So what can the Republican Party do to correct itself?
* Moderate the fanatic religious thinking. Most Americans are religious, but only a slim minority identify themselves with the far right "super-religious."
* Realize there are people in America that are not white, not necessarily Christian and not one-party-aligned.
* Learn to control the word "no." Seems every time the Democrats would suggest something, it was an immediate "no."
* Teach fellow Republicans not to listen to the bloated gas bags on TV. Accept the fact that there are other TV channels besides Fox News.
Betty Stewart of Bakersfield is a former schoolteacher.
Some time ago, I read a fascinating analysis of our two main political parties, which argued that in reality there are actually four parties: conservative Republicans, moderate Republicans, moderate Democrats and liberal Democrats. A constant struggle is going on within each party to see which of these groups is in the ascendancy. Looking at recent politics, I would add a fifth: ultraconservative Republicans -- the tea party.

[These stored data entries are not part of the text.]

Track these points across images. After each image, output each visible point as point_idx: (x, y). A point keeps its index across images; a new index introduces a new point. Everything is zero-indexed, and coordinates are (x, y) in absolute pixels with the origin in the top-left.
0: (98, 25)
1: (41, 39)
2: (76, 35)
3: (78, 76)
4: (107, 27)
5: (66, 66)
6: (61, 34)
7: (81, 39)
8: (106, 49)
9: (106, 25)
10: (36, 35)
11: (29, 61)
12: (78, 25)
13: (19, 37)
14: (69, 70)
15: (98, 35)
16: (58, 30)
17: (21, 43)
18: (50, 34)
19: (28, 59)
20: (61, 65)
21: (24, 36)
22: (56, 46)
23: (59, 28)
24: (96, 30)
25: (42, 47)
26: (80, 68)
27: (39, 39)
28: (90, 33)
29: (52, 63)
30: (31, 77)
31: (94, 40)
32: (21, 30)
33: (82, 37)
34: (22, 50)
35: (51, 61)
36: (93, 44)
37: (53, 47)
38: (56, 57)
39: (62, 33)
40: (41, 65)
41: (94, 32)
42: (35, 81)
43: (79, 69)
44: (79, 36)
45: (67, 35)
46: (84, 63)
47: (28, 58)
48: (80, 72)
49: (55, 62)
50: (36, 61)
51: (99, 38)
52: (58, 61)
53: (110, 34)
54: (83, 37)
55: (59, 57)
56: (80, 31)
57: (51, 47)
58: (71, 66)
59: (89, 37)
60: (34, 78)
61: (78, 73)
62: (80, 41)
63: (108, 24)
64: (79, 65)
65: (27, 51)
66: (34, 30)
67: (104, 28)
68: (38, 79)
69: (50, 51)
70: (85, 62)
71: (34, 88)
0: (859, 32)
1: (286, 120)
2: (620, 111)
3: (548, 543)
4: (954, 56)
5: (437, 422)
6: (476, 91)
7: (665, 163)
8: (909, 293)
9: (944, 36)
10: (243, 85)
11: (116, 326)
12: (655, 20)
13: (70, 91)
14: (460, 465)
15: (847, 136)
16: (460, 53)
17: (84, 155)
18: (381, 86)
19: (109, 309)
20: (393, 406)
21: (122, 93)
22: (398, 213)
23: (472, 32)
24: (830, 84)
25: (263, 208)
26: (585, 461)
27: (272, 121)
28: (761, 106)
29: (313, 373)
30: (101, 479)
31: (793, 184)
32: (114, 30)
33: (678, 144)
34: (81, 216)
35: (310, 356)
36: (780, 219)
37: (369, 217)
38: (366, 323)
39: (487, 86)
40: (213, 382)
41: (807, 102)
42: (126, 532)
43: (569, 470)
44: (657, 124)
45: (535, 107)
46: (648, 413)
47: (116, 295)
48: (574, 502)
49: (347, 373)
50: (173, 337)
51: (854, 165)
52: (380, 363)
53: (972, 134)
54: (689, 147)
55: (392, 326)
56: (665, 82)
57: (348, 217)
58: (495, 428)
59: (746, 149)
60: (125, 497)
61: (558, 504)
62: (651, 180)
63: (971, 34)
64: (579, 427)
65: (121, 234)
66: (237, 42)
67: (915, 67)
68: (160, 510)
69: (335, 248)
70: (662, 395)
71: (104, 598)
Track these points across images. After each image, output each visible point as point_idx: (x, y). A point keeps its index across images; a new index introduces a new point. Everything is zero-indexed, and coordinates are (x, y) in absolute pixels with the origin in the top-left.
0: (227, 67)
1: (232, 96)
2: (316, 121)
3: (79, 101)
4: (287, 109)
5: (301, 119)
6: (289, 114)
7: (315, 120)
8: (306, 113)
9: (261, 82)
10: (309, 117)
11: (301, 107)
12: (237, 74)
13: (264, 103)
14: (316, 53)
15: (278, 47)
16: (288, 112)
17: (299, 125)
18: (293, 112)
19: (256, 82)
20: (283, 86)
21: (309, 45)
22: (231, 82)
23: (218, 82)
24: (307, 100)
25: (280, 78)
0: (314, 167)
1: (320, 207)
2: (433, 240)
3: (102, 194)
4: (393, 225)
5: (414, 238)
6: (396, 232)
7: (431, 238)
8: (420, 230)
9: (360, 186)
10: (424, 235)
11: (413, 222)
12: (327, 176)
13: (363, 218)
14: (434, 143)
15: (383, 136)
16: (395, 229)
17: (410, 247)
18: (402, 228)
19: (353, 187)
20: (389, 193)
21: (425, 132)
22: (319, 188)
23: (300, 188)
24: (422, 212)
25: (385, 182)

Presidential elections in particular force the subgroups within the two parties to present a unified face after their candidates are chosen, but that unity often quickly dissolves following the election. Remember how quickly after Barack Obama was elected in 2008 some Democrats were refusing to vote for his programs, some saying the proposals didn't go far enough, and others that they went too far?
There is no doubt that it is the ultraconservatives that have been in power in the Republican Party and moderate Republicans have mostly been drowned out. That balance will inevitably shift back toward the center after this past election, when a number of tea party candidates were defeated.
A willingness to work for the good of the whole country, rather than rigid allegiance to ultraconservative positions on "hot button" issues, will significantly help the GOP image, which must become younger, more moderate, and more diverse if it is to survive.
Jenell Mahoney of Bakersfield is a retired Christian minister who served in the pulpit for more than 30 years.